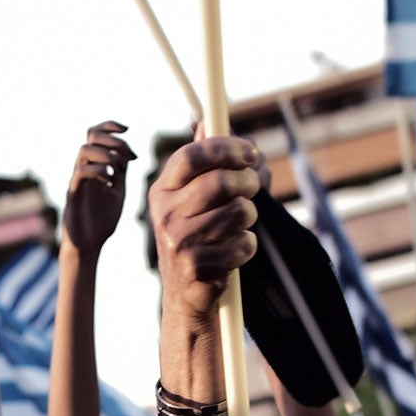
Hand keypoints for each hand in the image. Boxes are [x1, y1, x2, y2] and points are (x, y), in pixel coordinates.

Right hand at [63, 122, 136, 255]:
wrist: (89, 245)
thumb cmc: (102, 221)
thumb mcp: (118, 192)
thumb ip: (120, 173)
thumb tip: (128, 154)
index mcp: (95, 166)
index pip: (97, 134)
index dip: (111, 126)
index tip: (128, 130)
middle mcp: (84, 169)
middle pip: (91, 136)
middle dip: (112, 138)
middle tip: (126, 155)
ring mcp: (77, 181)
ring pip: (85, 150)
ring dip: (106, 154)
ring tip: (117, 170)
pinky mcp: (73, 194)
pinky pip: (81, 173)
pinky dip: (99, 171)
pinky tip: (109, 182)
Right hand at [149, 137, 260, 325]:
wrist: (185, 295)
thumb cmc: (198, 238)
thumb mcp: (191, 199)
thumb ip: (202, 162)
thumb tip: (205, 121)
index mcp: (162, 191)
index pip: (191, 156)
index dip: (226, 148)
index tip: (250, 152)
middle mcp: (164, 214)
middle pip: (220, 181)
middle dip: (247, 182)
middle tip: (253, 187)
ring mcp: (177, 241)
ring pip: (237, 211)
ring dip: (249, 217)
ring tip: (240, 225)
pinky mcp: (195, 266)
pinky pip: (243, 243)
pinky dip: (247, 246)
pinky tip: (234, 252)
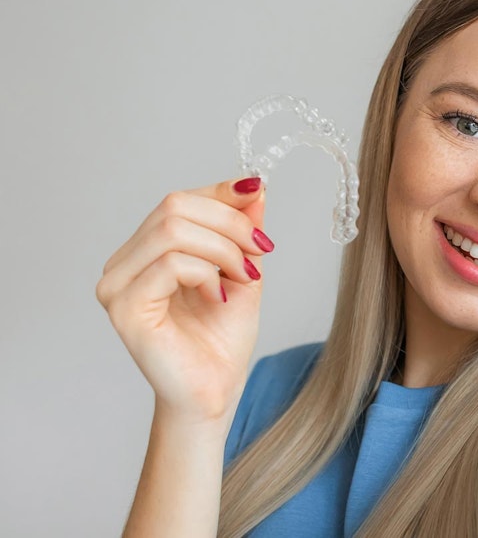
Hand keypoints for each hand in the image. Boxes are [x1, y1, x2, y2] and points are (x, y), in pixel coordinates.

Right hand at [97, 177, 271, 425]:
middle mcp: (123, 263)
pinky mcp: (125, 308)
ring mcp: (117, 285)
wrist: (215, 392)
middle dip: (229, 223)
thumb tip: (254, 185)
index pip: (179, 200)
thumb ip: (243, 229)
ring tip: (244, 278)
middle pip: (175, 206)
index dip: (222, 193)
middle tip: (260, 251)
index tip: (258, 194)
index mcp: (146, 250)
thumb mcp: (243, 270)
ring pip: (173, 230)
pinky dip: (207, 273)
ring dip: (223, 249)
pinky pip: (170, 264)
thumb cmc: (222, 338)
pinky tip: (219, 298)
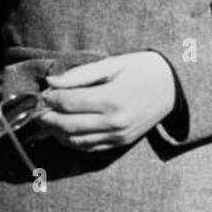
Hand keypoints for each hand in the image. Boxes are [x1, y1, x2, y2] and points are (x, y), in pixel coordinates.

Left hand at [37, 51, 177, 151]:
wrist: (175, 87)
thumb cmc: (143, 69)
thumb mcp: (113, 63)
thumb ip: (80, 75)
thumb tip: (51, 83)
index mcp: (112, 99)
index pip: (68, 104)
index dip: (49, 99)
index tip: (41, 93)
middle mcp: (114, 122)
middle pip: (67, 126)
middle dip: (46, 118)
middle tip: (36, 109)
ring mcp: (118, 136)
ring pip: (75, 141)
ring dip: (56, 133)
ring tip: (46, 119)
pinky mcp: (121, 143)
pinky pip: (89, 147)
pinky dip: (71, 141)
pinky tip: (63, 131)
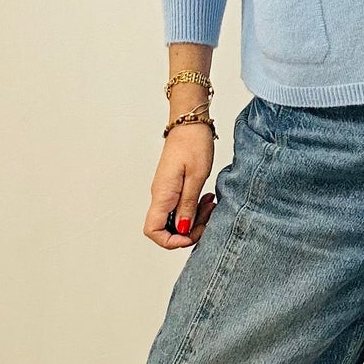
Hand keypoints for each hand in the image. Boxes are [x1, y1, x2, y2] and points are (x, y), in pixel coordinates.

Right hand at [145, 120, 216, 249]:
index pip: (153, 231)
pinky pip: (180, 207)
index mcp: (163, 194)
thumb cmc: (193, 143)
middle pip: (166, 229)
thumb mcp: (196, 177)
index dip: (171, 241)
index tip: (192, 233)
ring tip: (211, 205)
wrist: (190, 122)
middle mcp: (160, 195)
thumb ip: (188, 206)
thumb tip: (183, 230)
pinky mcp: (173, 187)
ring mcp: (166, 191)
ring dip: (194, 218)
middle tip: (208, 217)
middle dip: (189, 230)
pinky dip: (194, 208)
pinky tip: (206, 199)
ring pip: (176, 219)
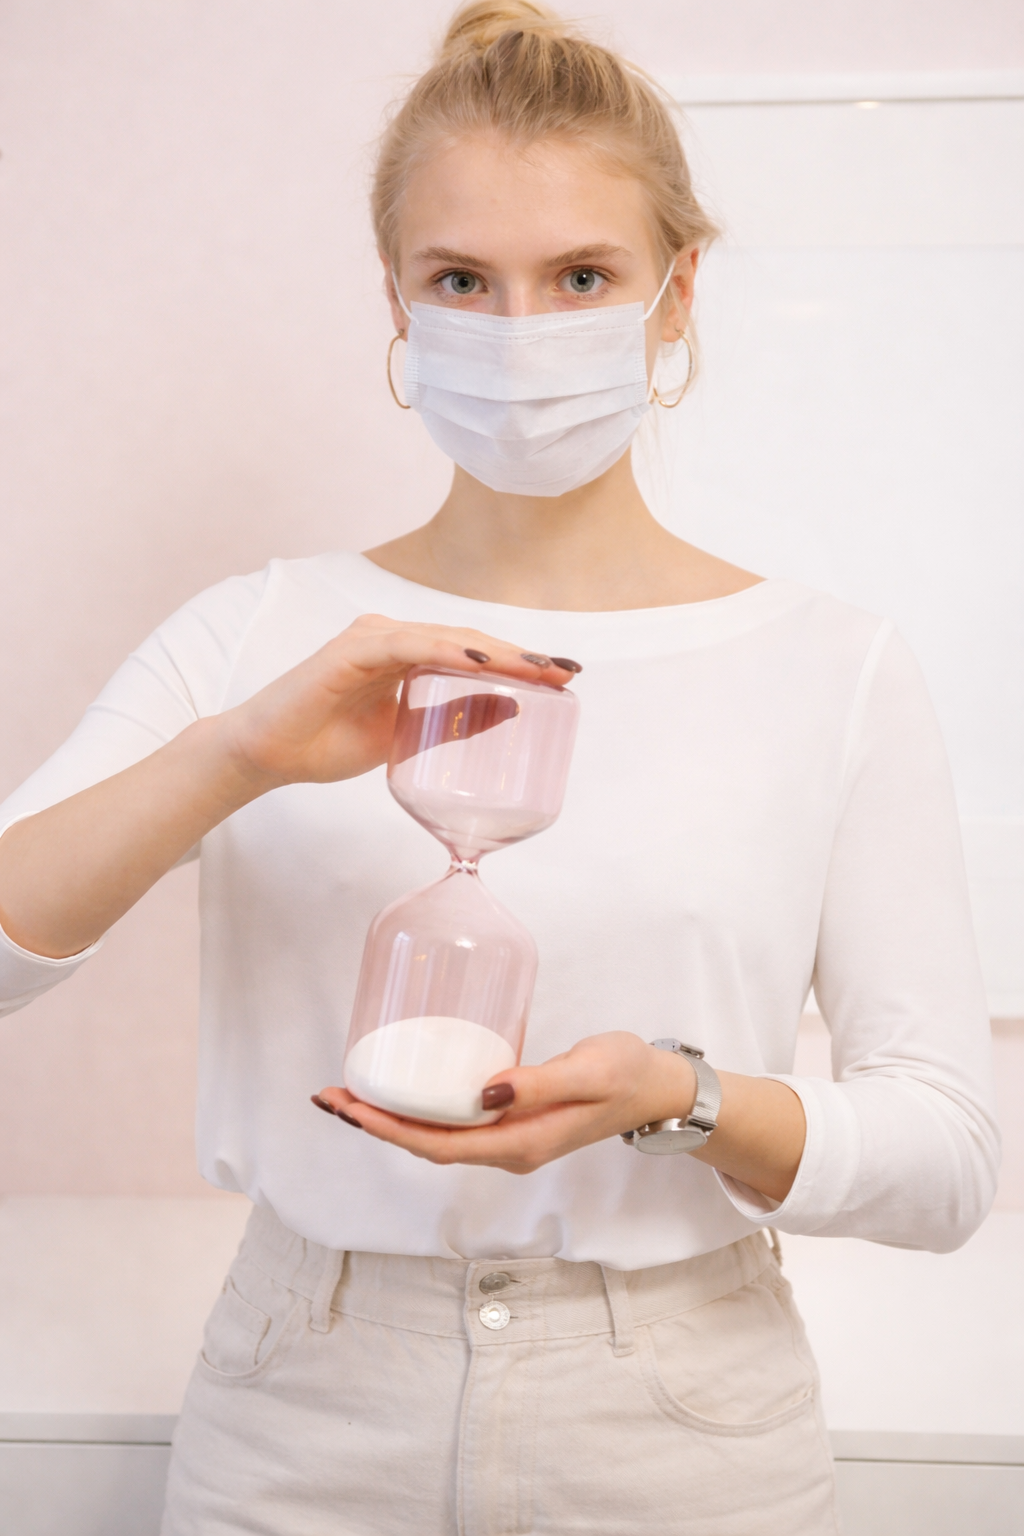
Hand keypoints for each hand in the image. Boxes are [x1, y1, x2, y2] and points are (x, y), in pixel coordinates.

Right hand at [215, 613, 575, 792]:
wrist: (267, 756)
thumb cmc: (327, 745)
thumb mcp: (407, 739)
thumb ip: (454, 721)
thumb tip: (512, 709)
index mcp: (408, 655)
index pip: (474, 652)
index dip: (522, 662)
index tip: (566, 676)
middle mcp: (394, 638)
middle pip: (470, 640)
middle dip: (522, 656)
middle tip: (568, 670)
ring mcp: (373, 639)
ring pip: (447, 639)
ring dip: (496, 652)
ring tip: (538, 668)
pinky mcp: (351, 650)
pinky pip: (408, 646)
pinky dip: (446, 651)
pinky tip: (480, 659)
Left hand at [314, 1032, 697, 1173]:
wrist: (657, 1087)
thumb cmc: (625, 1073)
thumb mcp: (587, 1071)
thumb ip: (538, 1082)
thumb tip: (484, 1091)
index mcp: (520, 1143)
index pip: (438, 1144)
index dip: (388, 1128)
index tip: (349, 1106)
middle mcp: (508, 1148)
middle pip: (427, 1144)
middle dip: (376, 1122)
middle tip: (331, 1095)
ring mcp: (509, 1137)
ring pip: (437, 1135)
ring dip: (392, 1117)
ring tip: (352, 1093)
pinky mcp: (512, 1119)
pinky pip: (454, 1121)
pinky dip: (420, 1107)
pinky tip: (405, 1086)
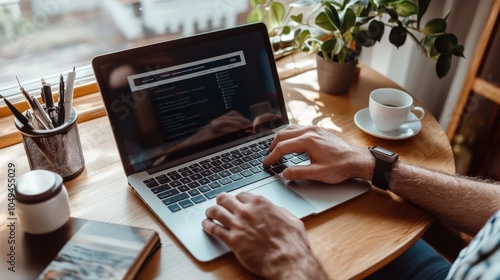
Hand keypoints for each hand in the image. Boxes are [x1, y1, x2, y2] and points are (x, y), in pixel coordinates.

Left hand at [202, 192, 326, 278]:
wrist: (287, 260)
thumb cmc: (292, 243)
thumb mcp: (291, 219)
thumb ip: (279, 212)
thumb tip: (275, 210)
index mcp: (261, 204)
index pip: (241, 195)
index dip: (237, 199)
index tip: (235, 202)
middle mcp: (247, 211)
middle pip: (225, 199)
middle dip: (221, 201)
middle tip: (219, 204)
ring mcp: (238, 225)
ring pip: (216, 211)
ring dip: (211, 211)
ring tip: (209, 214)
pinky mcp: (233, 240)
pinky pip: (214, 229)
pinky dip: (207, 226)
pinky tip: (206, 226)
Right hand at [263, 125, 373, 183]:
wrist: (357, 159)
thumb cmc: (341, 166)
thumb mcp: (318, 173)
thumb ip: (299, 173)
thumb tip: (284, 173)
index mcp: (308, 140)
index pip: (283, 147)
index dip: (272, 156)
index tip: (267, 163)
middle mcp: (310, 131)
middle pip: (283, 134)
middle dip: (273, 146)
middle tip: (268, 156)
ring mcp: (315, 129)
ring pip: (290, 129)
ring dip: (281, 138)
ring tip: (275, 148)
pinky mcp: (319, 130)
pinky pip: (299, 128)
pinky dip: (290, 134)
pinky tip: (290, 142)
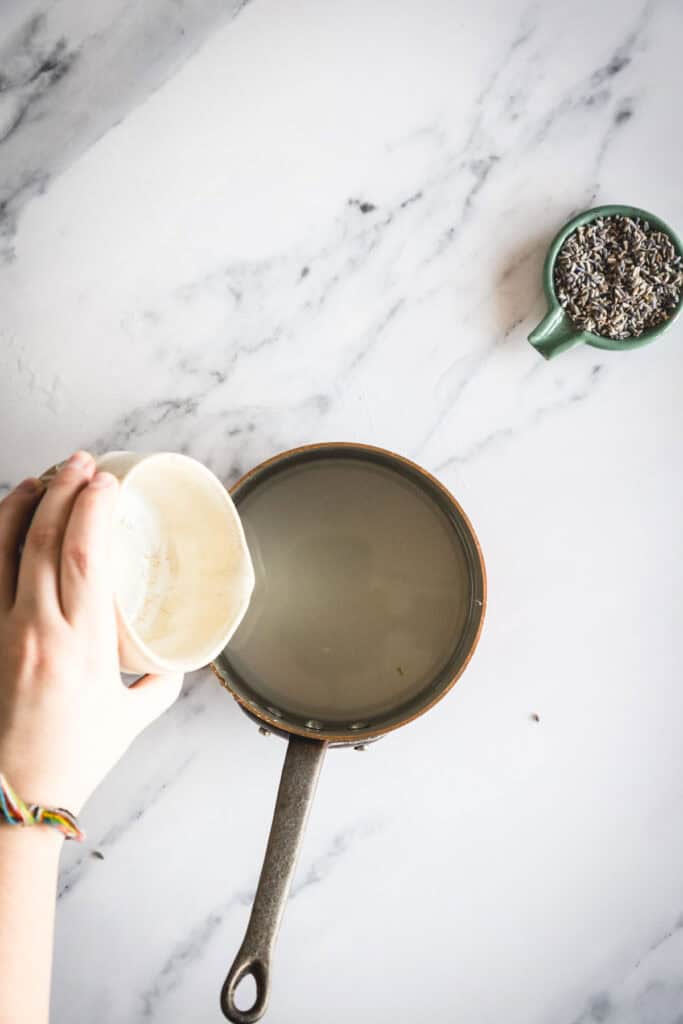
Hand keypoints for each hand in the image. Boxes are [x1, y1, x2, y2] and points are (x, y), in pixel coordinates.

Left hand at [0, 452, 182, 815]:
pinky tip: (5, 518)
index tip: (108, 482)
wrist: (12, 796)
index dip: (94, 508)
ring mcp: (0, 631)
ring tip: (43, 476)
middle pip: (43, 539)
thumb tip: (173, 659)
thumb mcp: (130, 718)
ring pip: (2, 549)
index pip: (85, 556)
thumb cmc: (72, 760)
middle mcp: (36, 630)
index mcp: (81, 645)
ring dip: (22, 503)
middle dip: (63, 489)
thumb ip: (158, 682)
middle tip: (81, 462)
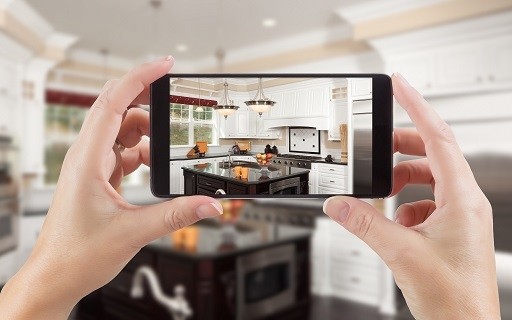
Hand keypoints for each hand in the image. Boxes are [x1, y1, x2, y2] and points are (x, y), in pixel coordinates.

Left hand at [0, 57, 222, 318]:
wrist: (55, 277)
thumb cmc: (76, 255)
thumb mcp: (133, 232)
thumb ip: (176, 215)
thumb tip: (210, 204)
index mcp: (87, 160)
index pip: (113, 103)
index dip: (139, 79)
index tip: (164, 66)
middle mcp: (86, 157)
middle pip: (117, 109)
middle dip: (146, 99)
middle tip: (174, 96)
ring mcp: (91, 166)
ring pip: (120, 131)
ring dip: (145, 133)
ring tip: (167, 147)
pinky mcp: (97, 178)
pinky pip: (121, 152)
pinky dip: (141, 152)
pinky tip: (153, 166)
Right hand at [323, 73, 499, 318]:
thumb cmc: (453, 297)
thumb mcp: (400, 253)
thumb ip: (364, 223)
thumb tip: (338, 204)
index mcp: (461, 199)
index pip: (438, 138)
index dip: (417, 106)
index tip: (400, 86)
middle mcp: (466, 202)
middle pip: (432, 154)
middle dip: (401, 147)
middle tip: (377, 144)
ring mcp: (461, 216)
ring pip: (429, 178)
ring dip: (402, 179)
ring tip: (382, 191)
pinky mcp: (453, 229)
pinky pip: (427, 201)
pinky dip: (406, 203)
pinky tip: (395, 221)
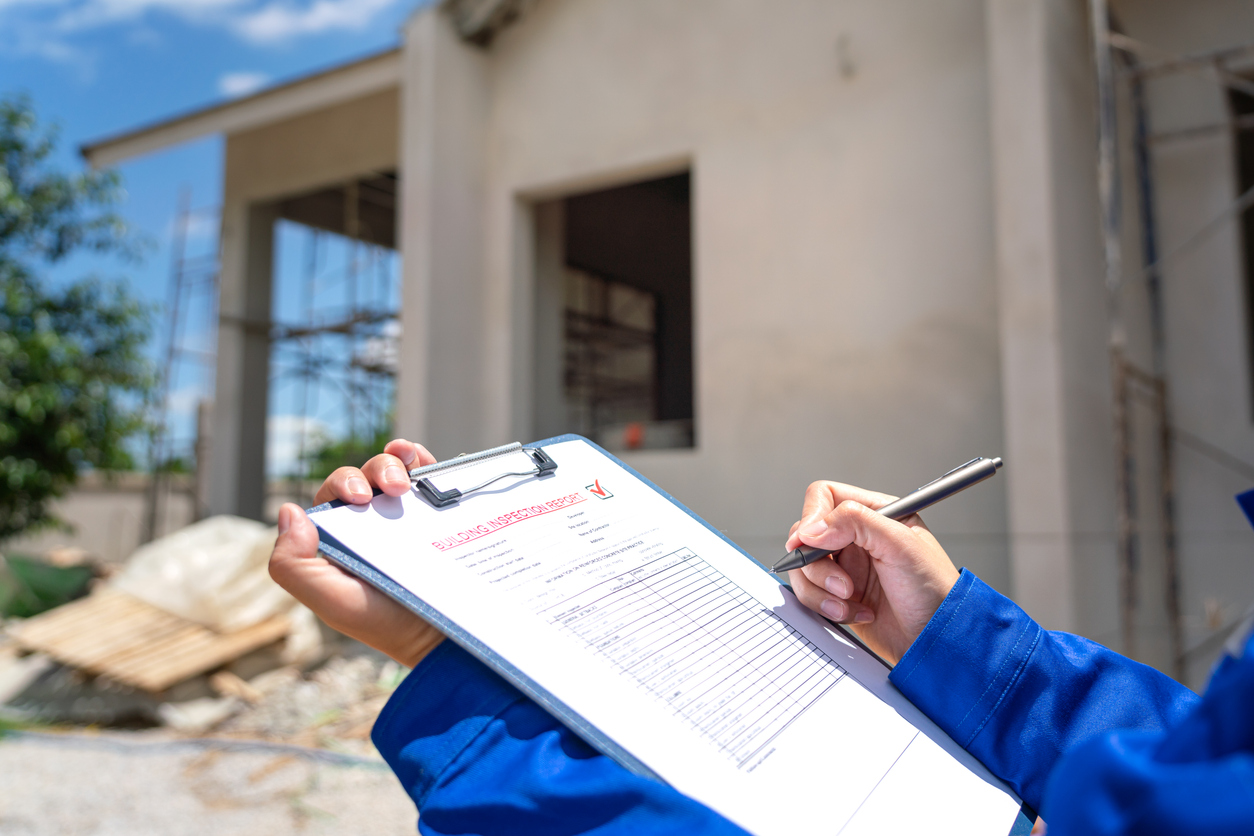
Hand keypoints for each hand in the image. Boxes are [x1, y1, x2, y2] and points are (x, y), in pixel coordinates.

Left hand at [268, 438, 445, 667]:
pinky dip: (419, 457)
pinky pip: (427, 474)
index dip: (343, 484)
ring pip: (392, 469)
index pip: (333, 496)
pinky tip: (417, 458)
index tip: (360, 497)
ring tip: (406, 482)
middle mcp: (372, 526)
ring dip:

-*-

# [Action item]
Which of the lines in the data contain the string "wrist"? Return each one.

# [Task response]
wrist: (89, 245)
wrist: (185, 295)
wrist: (215, 392)
wrist: (175, 87)
wrist: (190, 122)
wrist: (267, 756)
wrist: (657, 1087)
wrist: (287, 260)
wrist: (357, 159)
wrist: (12, 796)
wrist: (55, 277)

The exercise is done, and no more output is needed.